Her question showed me that even at 4 years old, she understood the seriousness of our situation.
Back in present time, these events played in my mind almost as clearly as when they'd happened, and my tears were a reminder of that first difficult, scary night.
Jeff doesn't have memories of that night being that he was so sedated for weeks following his injury. But he does remember the accident and the panic that followed. Those are difficult things for him to relive. Understandably he struggles with how this injury has affected his family. He sees how challenging it is for me to juggle everything - how much work goes into taking care of him. He'll never stop wishing that he could help more. I reassure him that despite his physical limitations, his presence at home, his input on everything we do as a family, that is more helpful than he will ever know.
* * * * * * *
The Monday following our emotional weekend, we received the photo book I talked about in a previous blog post - the one I made from the photos Evie had taken last year. We were so excited to open it. Jeff asked me to hold it up for him and flip through the pages. He wanted to browse through it quickly as he still has a hard time looking at pictures from our past - especially of himself as able bodied. We flipped through the pages with bittersweet smiles. Then we came across one picture that, while hard to see at first, has an amusing back story, and a funny Evie anecdote attached to it.
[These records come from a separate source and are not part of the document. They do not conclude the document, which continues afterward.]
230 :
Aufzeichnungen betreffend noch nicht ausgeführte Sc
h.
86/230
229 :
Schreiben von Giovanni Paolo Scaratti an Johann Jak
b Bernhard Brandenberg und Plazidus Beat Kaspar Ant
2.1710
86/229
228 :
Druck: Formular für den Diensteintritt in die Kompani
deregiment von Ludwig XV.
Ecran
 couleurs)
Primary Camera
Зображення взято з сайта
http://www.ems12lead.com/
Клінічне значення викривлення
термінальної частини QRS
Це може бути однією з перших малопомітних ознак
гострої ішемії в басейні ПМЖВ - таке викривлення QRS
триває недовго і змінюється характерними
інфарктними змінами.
It's a picture of Jeff's legs - battered and bruised from a river trip he took a month before his accident. He and his buddies all turned 40 last year, and in June 2013, they took a trip to the Kern River to celebrate. Jeff came home with these cuts and bruises.
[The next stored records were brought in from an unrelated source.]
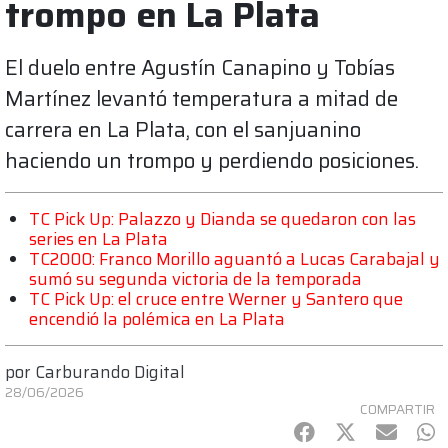
trompo en La Plata
El duelo entre Agustín Canapino y Tobías
Martínez levantó temperatura a mitad de
carrera en La Plata, con el sanjuanino
haciendo un trompo y perdiendo posiciones.
TC Pick Up: Palazzo y Dianda se quedaron con las
series en La Plata
TC2000: Franco Morillo aguantó a Lucas Carabajal y
sumó su segunda victoria de la temporada
TC Pick Up: el cruce entre Werner y Santero que
encendió la polémica en La Plata
por
Carburando Digital
28/06/2026
COMPARTIR
Facebook
Twitter
mail
Wh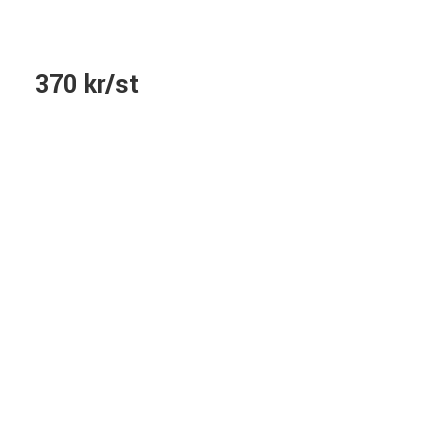
370 kr/st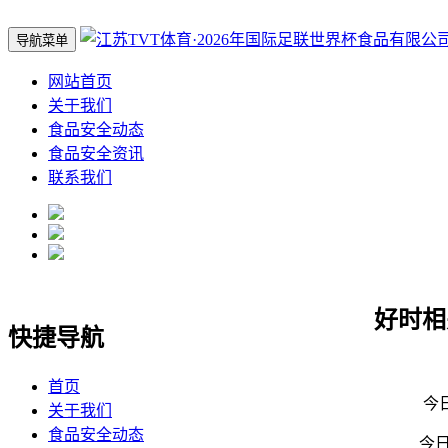
导航菜单
网站首页
关于我们
食品安全动态
食品安全资讯
联系我们
好时相
快捷导航
首页
今日导
关于我们
食品安全动态
今日导读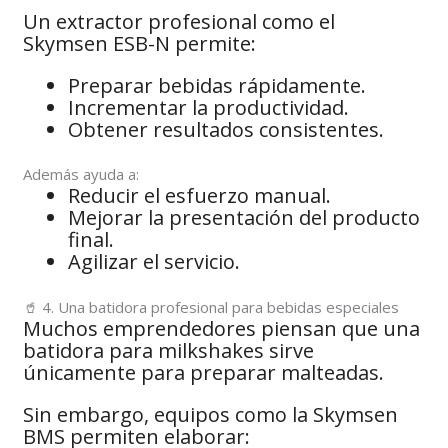
Un extractor profesional como el
Skymsen ESB-N permite:
Preparar bebidas rápidamente.
Incrementar la productividad.
Obtener resultados consistentes.
Además ayuda a:
Reducir el esfuerzo manual.
Mejorar la presentación del producto
final.
Agilizar el servicio.
🥤 4. Una batidora profesional para bebidas especiales
Muchos emprendedores piensan que una
batidora para milkshakes sirve
únicamente para preparar malteadas.
Sin embargo, equipos como la Skymsen
BMS permiten elaborar: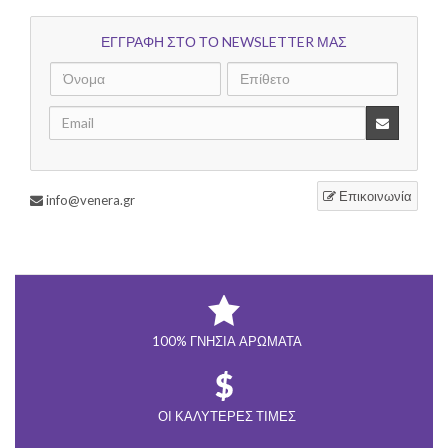
ΕΓΓΡΑΦΗ ΣΤΟ ΤΟ NEWSLETTER ΜΑΣ
Επικοινωνία
info@venera.gr
100% ΓΝΉΣΙΑ ΑΡΏΜΑΤΑ
ΟΙ ΚΑΛΎΤΕΡΕΣ ΤΙΜΈΣ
He laughed when he saw the picture and said he remembers how much his legs hurt after that. I told him when Evie first looked at this picture when I was putting the book together, she said something funny. Here's our conversation.
"Those are Daddy's legs!"
"Yep. That was when he came home from the river."
"That was when Daddy could stand."
"Yes. You took this picture just a few weeks before Daddy's accident."
I could see her processing this and knew she was going to comment on the day of the accident. She sometimes recalls the events aloud, and of course we let her do this, knowing it is her way of processing everything.
"So when Daddy dived into the ocean, he hit his head. Maybe on a rock ... or a whale."
I grinned at her imagination. "Well, I think it was just the sand."
"But maybe it was a whale," she persisted . . .
I told Jeff of her imaginative version.
He thought about it for a second then nodded and said, "A whale would've made for a better story, that's for sure."